*Problem*:
Copy the lines below word for word, keeping every one of them in the same order.

*Exercise input*:
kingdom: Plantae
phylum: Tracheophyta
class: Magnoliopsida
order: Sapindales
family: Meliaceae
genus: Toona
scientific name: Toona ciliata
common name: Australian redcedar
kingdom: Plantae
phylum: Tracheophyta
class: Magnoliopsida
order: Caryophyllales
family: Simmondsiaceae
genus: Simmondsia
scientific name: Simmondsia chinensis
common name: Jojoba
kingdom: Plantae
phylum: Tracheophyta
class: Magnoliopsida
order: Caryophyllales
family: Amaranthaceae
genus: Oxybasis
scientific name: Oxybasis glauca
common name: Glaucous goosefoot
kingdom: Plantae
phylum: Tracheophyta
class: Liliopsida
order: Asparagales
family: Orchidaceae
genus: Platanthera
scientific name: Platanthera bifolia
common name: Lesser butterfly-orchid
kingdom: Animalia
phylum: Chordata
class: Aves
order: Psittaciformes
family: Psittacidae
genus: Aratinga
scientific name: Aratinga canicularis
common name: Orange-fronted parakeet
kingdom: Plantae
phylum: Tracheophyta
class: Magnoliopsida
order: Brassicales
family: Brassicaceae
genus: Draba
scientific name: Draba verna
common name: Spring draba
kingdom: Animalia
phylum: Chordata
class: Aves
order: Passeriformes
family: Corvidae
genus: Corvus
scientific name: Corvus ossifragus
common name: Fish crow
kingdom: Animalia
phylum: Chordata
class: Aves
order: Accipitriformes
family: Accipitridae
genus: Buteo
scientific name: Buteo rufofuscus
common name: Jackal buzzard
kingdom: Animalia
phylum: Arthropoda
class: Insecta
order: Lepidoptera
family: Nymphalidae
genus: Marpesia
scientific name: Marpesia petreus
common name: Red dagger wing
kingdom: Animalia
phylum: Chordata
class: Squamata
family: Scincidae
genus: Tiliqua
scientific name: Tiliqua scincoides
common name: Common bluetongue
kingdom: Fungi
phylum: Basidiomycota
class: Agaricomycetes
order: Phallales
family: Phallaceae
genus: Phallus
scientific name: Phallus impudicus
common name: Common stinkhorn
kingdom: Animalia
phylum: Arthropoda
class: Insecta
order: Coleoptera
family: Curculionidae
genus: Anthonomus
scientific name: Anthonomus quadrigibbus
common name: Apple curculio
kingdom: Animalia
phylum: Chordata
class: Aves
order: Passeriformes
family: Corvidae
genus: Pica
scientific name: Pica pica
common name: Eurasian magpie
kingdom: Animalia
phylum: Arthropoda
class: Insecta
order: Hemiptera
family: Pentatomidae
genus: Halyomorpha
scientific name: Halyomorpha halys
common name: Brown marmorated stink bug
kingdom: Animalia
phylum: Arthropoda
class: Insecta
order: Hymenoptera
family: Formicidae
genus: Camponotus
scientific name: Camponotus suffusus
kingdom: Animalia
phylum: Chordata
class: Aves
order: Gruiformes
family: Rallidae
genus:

*Reply to the exercise*:
kingdom: Plantae
phylum: Tracheophyta
class: Magnoliopsida
order: Sapindales
family: Meliaceae
genus: Toona
scientific name: Toona ciliata
common name: Australian redcedar
kingdom: Plantae
phylum: Tracheophyta
class: Magnoliopsida
order: Caryophyllales
family: Simmondsiaceae
genus: Simmondsia
scientific name: Simmondsia chinensis
common name: Jojoba
kingdom: Plantae
phylum: Tracheophyta
class: Magnoliopsida
order: Caryophyllales
family: Amaranthaceae
genus: Oxybasis
scientific name: Oxybasis glauca
common name: Glaucous goosefoot
kingdom: Plantae
phylum: Tracheophyta
class: Liliopsida
order: Asparagales
family: Orchidaceae
genus: Platanthera
scientific name: Platanthera bifolia
common name: Lesser butterfly-orchid
kingdom: Animalia
phylum: Chordata
class: Aves
order: Psittaciformes
family: Psittacidae
genus: Aratinga
scientific name: Aratinga canicularis
common name: Orange-fronted parakeet
kingdom: Plantae
phylum: Tracheophyta
class: Magnoliopsida
order: Brassicales
family: Brassicaceae
genus: Draba
scientific name: Draba verna
common name: Spring draba
kingdom: Animalia
phylum: Chordata
class: Aves
order: Passeriformes
family: Corvidae
genus: Corvus
scientific name: Corvus ossifragus
common name: Fish crow
kingdom: Animalia
phylum: Chordata
class: Aves
order: Accipitriformes
family: Accipitridae
genus: Buteo
scientific name: Buteo rufofuscus
common name: Jackal buzzard
kingdom: Animalia
phylum: Arthropoda
class: Insecta
order: Lepidoptera
family: Nymphalidae
genus: Marpesia
scientific name: Marpesia petreus
common name: Red dagger wing
kingdom: Animalia
phylum: Chordata
class: Squamata
family: Scincidae
genus: Tiliqua
scientific name: Tiliqua scincoides
common name: Common bluetongue
kingdom: Fungi
phylum: Basidiomycota
class: Agaricomycetes
order: Phallales
family: Phallaceae
genus: Phallus
scientific name: Phallus impudicus
common name: Common stinkhorn
kingdom: Animalia
phylum: Arthropoda
class: Insecta
order: Coleoptera
family: Curculionidae
genus: Anthonomus
scientific name: Anthonomus quadrigibbus
common name: Apple curculio
kingdom: Animalia
phylum: Chordata
class: Aves
order: Passeriformes
family: Corvidae
genus: Pica
scientific name: Pica pica
common name: Eurasian magpie
kingdom: Animalia
phylum: Arthropoda
class: Insecta
order: Hemiptera
family: Pentatomidae
genus: Halyomorpha
scientific name: Halyomorpha halys
common name: Brown marmorated stink bug
kingdom: Animalia
phylum: Arthropoda
class: Insecta
order: Hymenoptera
family: Formicidae
genus: Camponotus
scientific name: Camponotus suffusus
kingdom: Animalia
phylum: Chordata
class: Aves
order: Gruiformes
family: Rallidae
genus:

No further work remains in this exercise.